“aiming to save mankind through a radiant display of exemplary living that would cure the world of its ills”

The opening paragraphs of Christopher Bollas’ “Meaning and Melancholia: Life in The Age of Bewilderment””:

In Of Plymouth Plantation Governor Bradford (who arrived on the
Mayflower) confronted the aftermath of a disturbing court case in which the plaintiff, Thomas Granger, was indicted for serial bestiality. At the trial various animals were brought into the room and he had to identify those who with whom he had committed acts “of a foul nature” and those that were innocent..
Granger was found guilty and executed in September 1642. “A very sad
spectacle it was” writes Bradford because “for first the mare and then the cow and
the rest of the lesser cattle were killed before his face, according to the law, Leviticus
xx.15; and then he himself was executed.” The animals were buried in a large pit, Granger in a grave

.
In a chapter entitled “Wickedness breaks forth”, Bradford tries to understand why men of faith could commit such acts. He considers that “profane people” might have been mixed in with the migrants, and he suggests a few other possible reasons, but he also turns to a psychological analysis of why God-fearing people might break down and commit crimes.

He writes:

Another reason may be, that it may be in this case
as it is with waters when their streams are stopped
or dammed up. When they get passage they flow with
more violence and make more noise and disturbance
than when they are suffered to run quietly in their own
channels; so wickedness being here more stopped by strict
laws (352)
He concludes that when people are forbidden to “run in a common road of liberty” evil “searches everywhere and at last breaks out where it gets vent.” (352)
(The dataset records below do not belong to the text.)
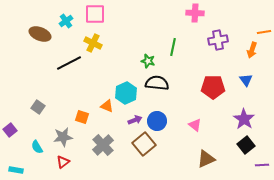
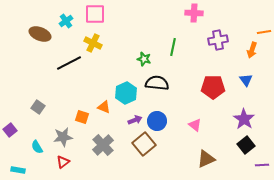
pink cross: moved 1 px left
green star: moved 4 px left, 2 px up
orange triangle: moved 3 px left, 1 px down
cyan rectangle: moved 2 px right
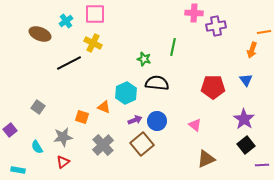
purple cross: moved 2 px left, 14 px up
brown square: moved 2 px left
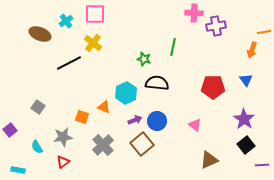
yellow cross: rotated 12 degrees clockwise
brown triangle: moved 3 px right, 1 px down
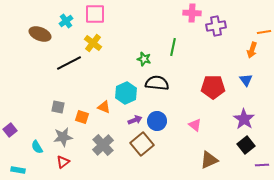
pink cross: moved 2 px left
gray square: moved 20 px right; rotated 24 degrees counterclockwise
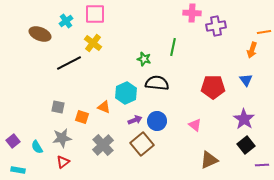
purple square: moved 3 px right, 11 px down
gray star: moved 1 px left, 1 px down
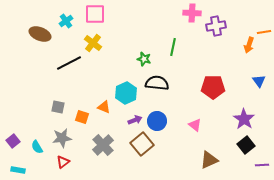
orange arrow: moved 3 px left, 5 px up
blue triangle: moved 13 px right, 1 px down
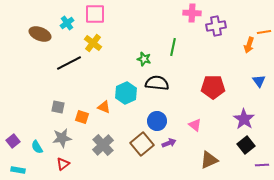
cyan cross: moved 1 px right, 2 px down
purple arrow: moved 34 px right, 23 px down
red triangle: moved 2 px down
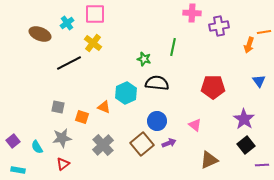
purple cross: moved 3 px right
Bradford was clearly shaken by this outbreak of abberant behaviour among his fellow Puritans. Evil belonged in Europe; it was meant to have been left behind. How could it have followed them here?

Strikingly, he does not put human failure entirely down to Satan. He could have blamed the Europeans, pointed a finger at the Native American Indians or cited environmental hardships (the voyage, the winter weather) But he did not. Instead he followed the Puritan tradition of looking into the self, He searched his soul and emerged with a dawning recognition that there was something endemic to human psychology that would make the idealism of an extreme, faith-driven government impossible to fulfill.

In other words, he did something to which his “fellow Americans” of the twenty-first century seem averse: he wondered what was wrong with human nature.

Puritan mentality was predicated on an idealized self, aiming to save mankind through a radiant display of exemplary living that would cure the world of its ills. The combination of grandiosity and self-idealization in turn fostered a violent innocence; in order to hold its position as the beacon of hope, the community itself had to be pure – the exemplary life was the fundamental weapon against the forces of evil. The zealousness of the believers derived from this position, and no doubt many movements begin with a similar spirit of self-anointed grandiosity . It is, however, an impossible burden and it comes with a price – there is nowhere to go but down.

Bollas goes on to discuss how the Puritan axiom of sanctimonious rectitude “was transmitted through time without individuals being, personally, necessarily given to sanctimony” A ethos reminiscent of the Donatist heresy – the idea that the function of the clergy was inextricable from their personal virtue – which proves sturdily influential today.

A while back I read Dylan Evans’ The Utopia Experiment, recounting his farcical attempts to create a survivalist commune (untouched by a religious / New Age type stuff), motivated by fear of global environmental collapse, in Scotland. Weekly shopping trips to Tesco somewhat undermined the survivalist ethos. Evans is thought provoking on the near-delight he began to take in contemplating environmental catastrophe, and the relish of the unjust being punished and the just elevating themselves via a “radiant display of exemplary living.” Online shamers are even more radiant. Governor Bradford, thou shoudst be living at this hour.